Re: PATCH, gdiff, and random-access I/O

On Apr 30, 2004, at 8:53 AM, Justin Chapweske wrote:

>> I would not call the above "random I/O" pattern because you are doing
>> a single fetch and a single patch operation as far as protocol is
>> concerned. The proposed PATCH method and even existing diff formats
>> seem to support the above use case reasonably well.
>>
>> Can you think of any reason why PATCH with common diff formats cannot
>> support the above efficiently?
>
> I was simply raising this as a possible use-case, and it is encouraging
> to hear some initial reports that the existing diff algorithms may be
> able to efficiently support these types of operations.
>
>>
>> I was under impression that you are talking about supporting large
>> volume of micro updates (e.g., remove a single character in the middle
>> of a 100MB file) that must be committed in real time, one by one.
>> Doing so efficiently may require mechanisms different than proposed
>> PATCH.  However, your example seem to be within PATCH scope! Sorry if
>> I misunderstood the true meaning of the "random access I/O" term.
>
> I think large volumes of micro-updates should be efficiently
> implementable as well.  One might expect a WebDAV file system driver
> operating across a LAN to work in this fashion.  I think as long as you
> do without the Content-MD5, and avoid extra copying on the server-side,
> you could end up with reasonably efficient large volume micro-updates.
>
> However, semantically speaking, it probably isn't a good idea to PATCH
> changes to a file while the file is in an unknown state - so I would
> guess something like the write log mechanism might make a lot of sense.
>
> What do the DAV file system driver guys think of this?  Apple?

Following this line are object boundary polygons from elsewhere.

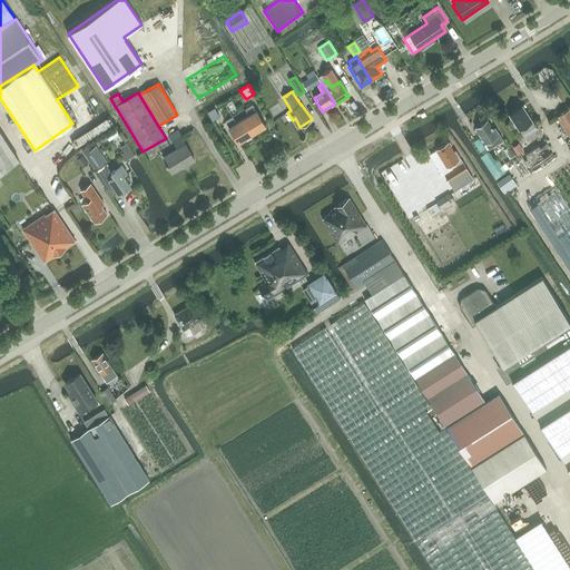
[(243,118),(252,135),(266,126),(256,110),(253,105),(245,109),(248,115),(243,118)]
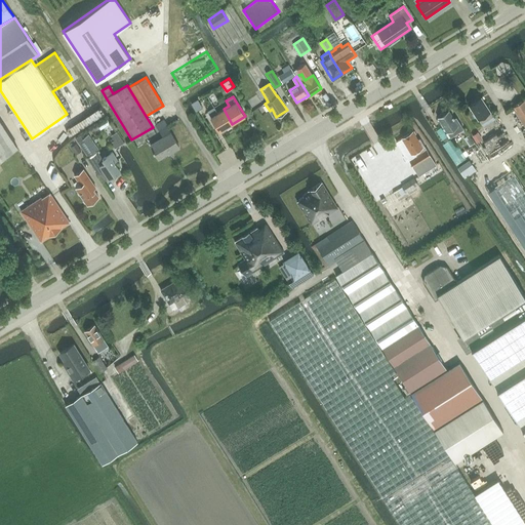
[(482,123),(494,115),(482,96),(470,105),(474,112),(473,113),(476,117),(477,116),(482,123)]
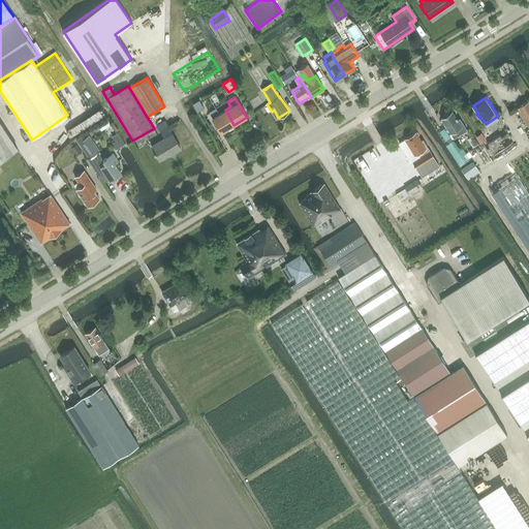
[(528,99),(517,107),(528,126),(528,99)]
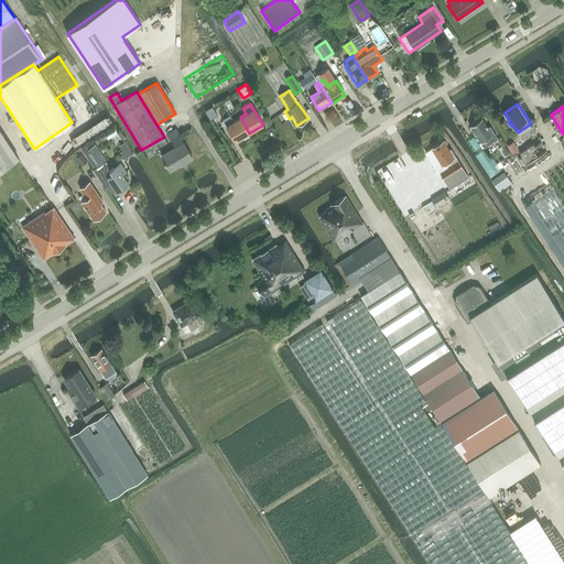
[(236,141),(249,133),(240,117),(234,121),(230,116),(223,119),(226,126),(236,141)]
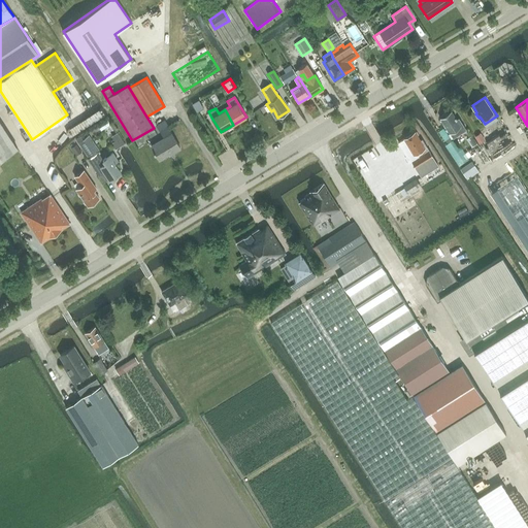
[(466,129),(459,118),(457,119),(453,110),(447,114),(446,113),(441,116),(442,118),(440,119),(450,134),(451,133),(454,137),(466,129)]
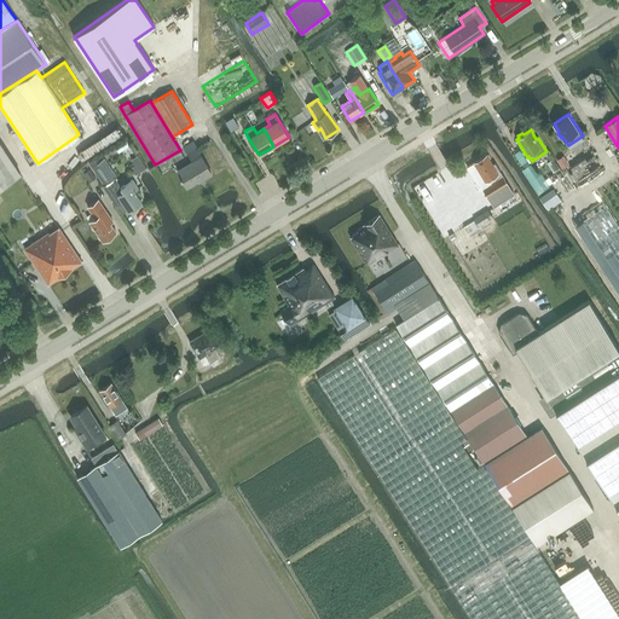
[(203,178),(212,173),(201,156),(201,157),(196,149),(187,154),(192,162),(177,171),(186,186),(202,178),(203,178)]
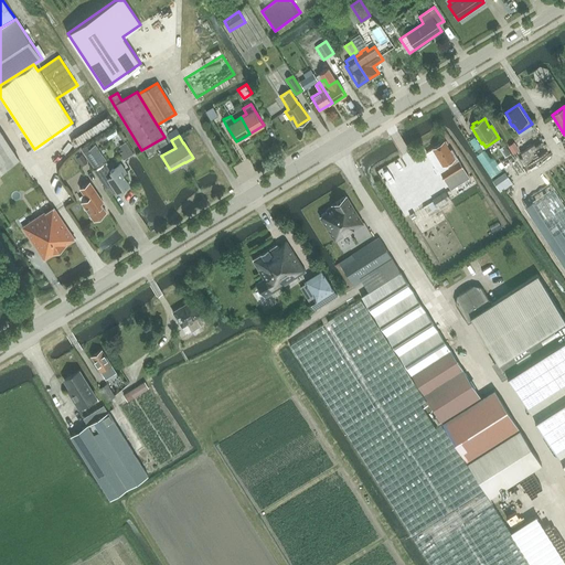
[(450,190),(470,178),(452,149),(450,150),(445,141),(433,149),(443,167),(447,164),(448,168),(440,172),(450,190)]
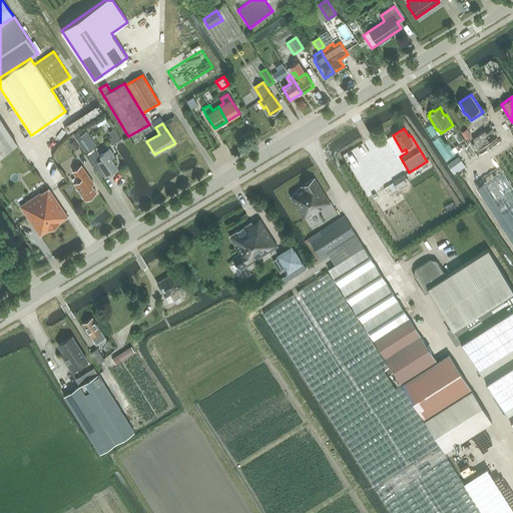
[(86,131),(76,138),(85,153),(84,153),(89,160),(96,170),(101,166),(106,174),(117,167),(111,158),(114,156),(109,148),(100,154),(99,153),(95,147),(96,146),(86,131)]
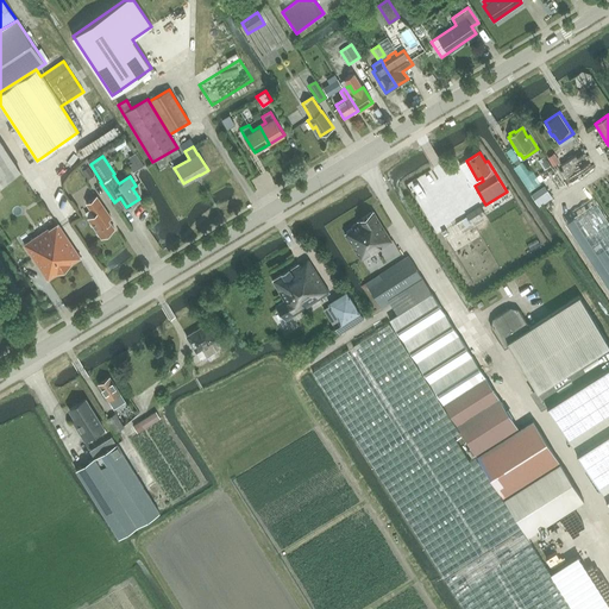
[(108,234),(108,233),(114,228),(108,219),(111,218),(96,196),(86,203),(94,214),(88,218),(101,238),(102,237),(105,237),(108,234)]
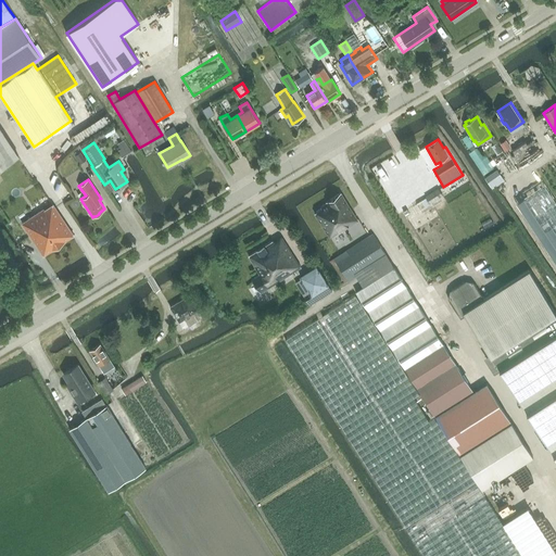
[(555,201),(544,184),(515,202),(555,265),(555,201)]
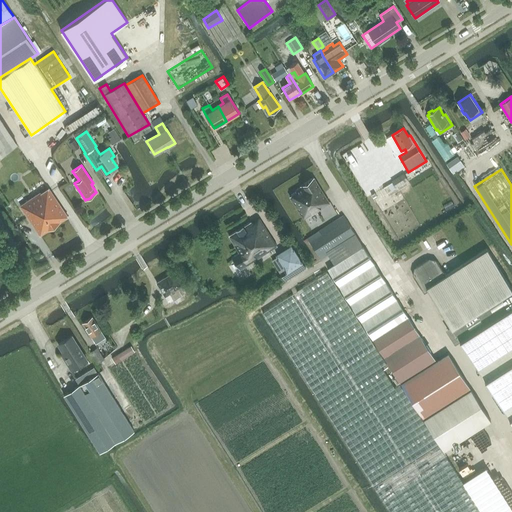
[(403,173),(391,181),(396,187),(408,180),(403,173)]
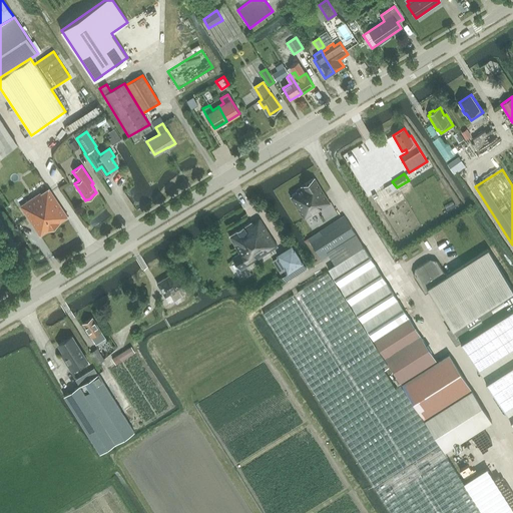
[(314,178),(301,186),(302,187),(317,210),(330,202),(314,178)]
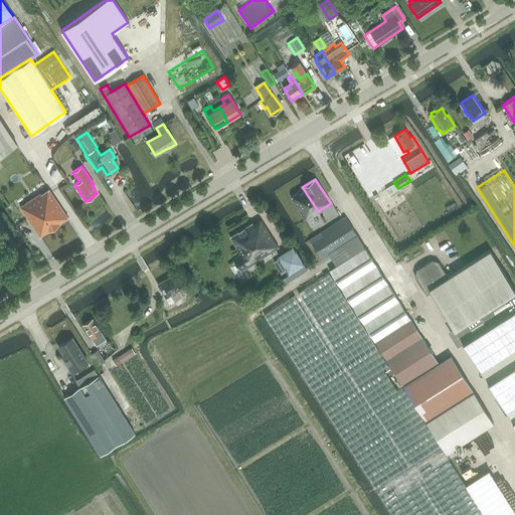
[(385,193),(396,188),(393,182),(382,187),(385,193)]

In the current implementation of the Mac OS X WebDAV file system, 
opening a file on a WebDAV file server causes a GET and the resource is 
cached in a file on the root file system. While the file is open, all 
changes are made to the local cache file. The cache file (if changed) 
is pushed to the server with a PUT when the file system receives a 
fsync or close request. So most of the time, there is a single PUT when 
a file is changed on the server. Since the PUT replaces the complete 
resource, a file is always in a consistent state after the PUT is 
complete.

If PATCH were available, I'd have to decide whether to use the existing 
"cache file" model, or use the buffer cache used by the rest of the Mac 
OS X file systems. If I were to stick with the cache file model, then 
I'd keep track of what portions of the cache file have been changed and 
send a single PATCH request to the server when a fsync or close is 
received. If I were to switch to use the buffer cache, I'd send a PATCH 
request whenever memory pressure causes the buffer cache to write a 
file's dirty buffer(s) to the server. That would mean that the resource 
on the server might be in an inconsistent state at times -- this would 
not be different than other network file systems.

- Jim

Received on Friday, 30 April 2004 11:23:22 UTC